Aksine geniş yeşil alanlar çevreye olumlu etkiler yapar. Çim bitkisi uzun zamandan bu yana sağlıklı bir çevrenin parçası olmuştur. Rulo çim, su ve çökeltileri, ağaç yongası, jüt kumaşı, Hindistan cevizi lifi örtü gibi insan yapısı bir çok materyale göre daha iyi tutmaktadır. Günümüzde çok daha fazla sayıda insan çevreye olan yararlarından ötürü rulo çim kullanımına yönelmiştir. Yeşil alanlar, güneş ışınlarını yansıtırken ısıyı, gürültüyü, karbondioksiti ve diğer hava kirleticiler abzorbe ederek çevreyi temizlemekte ve soğutmaktadır. Ayrıca solumakta olduğumuz havaya çok değerli olan oksijen ve nem vermektedir. Yeşil alanlar, gerek rüzgar gerekse su erozyonunu önlemede de rol alır. Kök bölgesinden geçmekte olan su doğal bir filtreden geçmiş gibi süzülmekte ve kirletici unsurlardan arındırılmaktadır. Tüm bunların yanında yeşil alanlar sağlıklı ve güvenli oyun ve rekreasyon alanları oluşturur. Yeşil alanlar, sessiz sedasız bir biçimde sağlıklı bir çevre oluşmasına katkı sağlar.
MİT 5 :
“ RULO ÇİM ÜRETİMİ VERİMLİ ÜST TABAKA TOPRAĞI TÜKETMEKTEDİR ”

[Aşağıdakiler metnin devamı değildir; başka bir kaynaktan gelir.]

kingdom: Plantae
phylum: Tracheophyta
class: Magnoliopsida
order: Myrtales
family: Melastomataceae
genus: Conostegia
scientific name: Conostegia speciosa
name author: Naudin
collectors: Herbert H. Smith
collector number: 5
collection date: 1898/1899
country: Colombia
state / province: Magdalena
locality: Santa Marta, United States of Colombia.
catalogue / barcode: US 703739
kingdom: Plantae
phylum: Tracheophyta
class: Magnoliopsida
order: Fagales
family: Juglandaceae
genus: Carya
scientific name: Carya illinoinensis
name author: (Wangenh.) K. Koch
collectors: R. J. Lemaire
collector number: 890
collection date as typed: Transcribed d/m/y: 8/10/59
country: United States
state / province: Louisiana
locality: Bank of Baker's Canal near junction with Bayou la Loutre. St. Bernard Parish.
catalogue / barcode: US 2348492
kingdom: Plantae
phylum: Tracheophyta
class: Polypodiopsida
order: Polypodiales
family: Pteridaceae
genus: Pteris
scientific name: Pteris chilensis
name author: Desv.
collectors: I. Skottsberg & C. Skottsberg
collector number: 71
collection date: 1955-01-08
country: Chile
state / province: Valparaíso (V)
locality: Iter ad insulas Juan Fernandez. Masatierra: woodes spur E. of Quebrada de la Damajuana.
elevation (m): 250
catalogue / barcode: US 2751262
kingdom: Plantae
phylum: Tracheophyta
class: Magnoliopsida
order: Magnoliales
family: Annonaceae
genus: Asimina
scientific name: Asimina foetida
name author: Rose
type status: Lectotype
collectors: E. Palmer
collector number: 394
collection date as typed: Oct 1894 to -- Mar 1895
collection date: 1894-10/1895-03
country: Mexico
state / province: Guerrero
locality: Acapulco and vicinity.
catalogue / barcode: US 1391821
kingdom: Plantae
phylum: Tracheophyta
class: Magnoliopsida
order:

Rulo çim üretimi bazı insanlar tarafından satıh madenciliği olarak görülmekte, verimli ve değerli olan üst tabaka toprağın her hasat ile birlikte tüketilmekte olduğunu düşünmektedirler. Gerçekler ise bu endişeleri yersiz kılmaktadır. Hasat edilen rulo çimin alt tabakası ilk bakışta verimli üst tabaka toprakmış gibi gözükse de esasında bu tabaka, ölmüş çim bitkilerine bağlı yapraklardan, kök bölümünün 1,25 cm ile 1,90 cm derinliğinde kesilen bu kökler arasında bulunan çok çok az miktardaki topraktan oluşmaktadır. Tam aksine rulo çim üretimi toprağa katmış olduğu organik maddeler ve besinler sayesinde toprağın verimini arttırmaktadır. Çim kökleri sürekli olarak gelişmekte, ölmekte, çürümekte ve yerlerine yenileri tekrar gelişmektedir. Bu organik maddeler ise toprakta bulunan toprak mikroplarını aktif halde bulunmaya zorlar ve bu faaliyet sonucunda toprağın kimyasal ve fiziksel özelliklerini gelişmektedir. Yapılan araştırmalar ortaya koymuştur ki rulo çim hasadında kesilen tabakanın altında bitkilerin kök sistemlerinin önemli bir bölümü toprakta bırakılmaktadır ve rulo çim üretimi yapılan alanlardaki topraklar diğerlerine göre % 1,9 daha fazla organik madde içermektedir. Bir başka araştırma sonucuna göre ise rulo çim üretimi yapılan alanlarda zaman içerisinde organik madde miktarının artmış olduğu saptanmıştır. Buna göre yaklaşık 4 dönüm büyüklüğündeki bir arazinin 15 cm derinliğindeki toprak katmanı yaklaşık olarak 1,000 ton ağırlığındadır ve her 4 dönümlük araziye 19 ton organik madde ilave olmaktadır. Beş yıllık bir araştırma neticesinde varılan sonuç ise; rulo çim üretimi sayesinde toprağa yılda yaklaşık olarak 1 tona eşdeğer miktarda organik madde ilave olduğudur.